On 18 May 2006, my 18 year old son died by suicide. This left my family in despair. The pain is raw. The wounds are deep. We can only take one hour at a time in our journey through the grief and sorrow.
I pray my words will help those who are suicidal to see that there are always other options available to them. The only step they have to take on their own is to talk to someone – anyone, even if it means they have to phone a complete stranger on a helpline. Once you get through this tough patch in your life, things will get better and at some stage in the future you will look back at this time and feel glad that you had the strength and courage to see it through.
And, I hope survivors of other families who have suffered the loss of a loved one through suicide will find comfort and support in knowing that they are not alone in what they are feeling. I know I did.
Whilst I am nowhere near this happening yet, I do realise that there will come a time when I no longer feel the need to continue with this blog. When I’ve said what needs to be said, I will stop posting, but the information will remain here in honour of Barry Andrew Henderson, my son.
I also hope that the site will be a contribution to raising suicide awareness. Before I lost Barry I had no idea that suicide was taking so many of our children, I had no idea what the signs were, or how to help a teenager in need. I never believed that suicide would affect my family. This makes me wonder how many other parents are out there who have no idea about suicide also. To me, it is crucial that all parents know the facts and be aware of what is happening with our children and I feel the information found on this site will help with that.
Update – 18 March 2007
It’s been 10 months today since I lost Barry. Right now, my family and I are moving along this path called life in a easy, yet sad, way. Barry will never be forgotten. His smile and laugh will always echo in my mind, but at this moment we are surviving. I hope I can say the same thing in two months.
Regular visitors will notice my posts are becoming less frequent. This is because I no longer feel turbulent inside. For three weeks I have slept well and this in turn has given me renewed energy and better focus. I believe soon after the first anniversary (for want of a better, more suitable word) this blog will come to an end. This will not signify an end to my love for Barry and it will not mean I no longer think of him, because I will never, ever forget him and I could never stop loving him. It will mean that it’s time to move on, forward. It will mean that I’ve said everything that needs to be said.
It will also mean that I walk in the shadows of the light. Never completely whole again, but able to breath in the freshness of the air and feel the warmth of the sun close by.
Update – 31 January 2008
In the ten months since my last update, a lot has happened. I could never imagine a road so full of twists and turns, ups and downs…but we got through everything thrown at us and I feel confident we’ll continue to do so.
In December 2007, I made the decision to let my surviving son live his life. I cannot live the rest of my life worrying and fretting every second of every day. It was making me sick to the core and I knew it would have shortened my time on Earth. My son will do what he wants to do. I have no control over that and, as a parent, I must let go and let him get on with it.

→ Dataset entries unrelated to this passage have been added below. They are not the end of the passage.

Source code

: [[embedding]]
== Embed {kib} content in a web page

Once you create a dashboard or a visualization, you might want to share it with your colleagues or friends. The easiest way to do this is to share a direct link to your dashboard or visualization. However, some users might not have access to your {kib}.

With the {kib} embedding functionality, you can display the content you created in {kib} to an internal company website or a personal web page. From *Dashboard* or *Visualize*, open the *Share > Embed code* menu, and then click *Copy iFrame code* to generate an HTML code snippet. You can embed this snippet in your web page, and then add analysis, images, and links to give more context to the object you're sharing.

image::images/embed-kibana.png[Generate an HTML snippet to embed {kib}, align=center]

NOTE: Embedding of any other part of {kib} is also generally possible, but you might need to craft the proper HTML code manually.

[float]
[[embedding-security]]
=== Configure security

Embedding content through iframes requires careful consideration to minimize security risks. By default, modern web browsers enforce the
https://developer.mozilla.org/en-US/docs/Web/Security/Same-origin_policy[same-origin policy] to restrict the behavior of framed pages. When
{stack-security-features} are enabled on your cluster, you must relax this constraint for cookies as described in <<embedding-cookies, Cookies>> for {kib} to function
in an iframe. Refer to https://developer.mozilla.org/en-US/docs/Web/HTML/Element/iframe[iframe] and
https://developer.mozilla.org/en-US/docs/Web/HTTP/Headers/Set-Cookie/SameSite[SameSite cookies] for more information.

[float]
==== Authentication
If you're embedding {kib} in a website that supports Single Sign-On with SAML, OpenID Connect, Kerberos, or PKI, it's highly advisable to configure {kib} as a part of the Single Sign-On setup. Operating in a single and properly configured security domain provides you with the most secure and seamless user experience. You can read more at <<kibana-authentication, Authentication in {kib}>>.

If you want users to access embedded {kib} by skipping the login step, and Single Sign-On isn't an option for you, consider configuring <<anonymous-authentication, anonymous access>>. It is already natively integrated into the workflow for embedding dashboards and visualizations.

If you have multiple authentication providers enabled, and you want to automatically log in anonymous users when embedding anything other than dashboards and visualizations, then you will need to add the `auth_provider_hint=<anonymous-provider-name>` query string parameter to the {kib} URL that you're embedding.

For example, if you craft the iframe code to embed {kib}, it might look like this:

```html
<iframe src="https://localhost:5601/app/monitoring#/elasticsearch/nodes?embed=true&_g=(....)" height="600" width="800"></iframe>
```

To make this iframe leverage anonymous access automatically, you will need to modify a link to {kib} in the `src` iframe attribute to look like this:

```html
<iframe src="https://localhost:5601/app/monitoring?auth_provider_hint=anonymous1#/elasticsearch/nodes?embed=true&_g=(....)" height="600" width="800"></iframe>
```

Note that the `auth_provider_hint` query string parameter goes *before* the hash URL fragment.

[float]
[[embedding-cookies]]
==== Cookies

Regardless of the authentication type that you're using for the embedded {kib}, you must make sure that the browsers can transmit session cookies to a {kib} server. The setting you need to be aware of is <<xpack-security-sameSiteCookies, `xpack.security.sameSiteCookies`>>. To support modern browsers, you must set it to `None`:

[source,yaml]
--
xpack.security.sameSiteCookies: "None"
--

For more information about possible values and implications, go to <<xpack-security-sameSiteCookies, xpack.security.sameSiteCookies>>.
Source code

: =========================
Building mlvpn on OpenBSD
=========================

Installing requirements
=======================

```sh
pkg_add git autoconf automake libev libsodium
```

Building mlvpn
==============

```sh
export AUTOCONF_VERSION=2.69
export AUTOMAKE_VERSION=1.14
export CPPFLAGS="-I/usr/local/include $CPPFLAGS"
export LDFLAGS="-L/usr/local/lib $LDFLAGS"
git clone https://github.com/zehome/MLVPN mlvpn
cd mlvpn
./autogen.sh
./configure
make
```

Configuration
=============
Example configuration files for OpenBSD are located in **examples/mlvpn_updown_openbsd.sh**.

It’s not easy, and it’s a constant struggle, but I feel more at ease since making that decision. I’m pushing on with my own life. But I’ve also discovered the need to rebuild. I no longer want the remnants of my old life, I want a new life and I find myself changing in a lot of ways. Different things hold my interest and my outlook on life has shifted altogether. I don’t know what the future holds for me and my family, but I’m ready to face whatever it is.
As for this website…I have little more to say. The past is documented here. I have shared my journey in the hope it will help other people, but I also wrote my story to help myself. Some people will learn from my words, others will think them foolish and then there will be some who will read but will never truly understand what it means to loss a child to suicide.
Make the most of today. Make it count. Build memories for those around you. Live.
Update – 8 June 2014
On 27 March 2014, my father told me he has lung cancer. Less than a month later, he told me that he has two months to live. And, to top it off, he tells me my mother has early dementia and will need ongoing care when he’s gone.
My life has once again been turned upside-down. And, as before, I know I will find writing about it beneficial. So, I go from suicide to cancer; and no doubt there will be posts about caring for someone with dementia too.
Again, I hope my words help others. But please remember they are specific for me, and may not relate to anyone else at all. But I will share them anyway.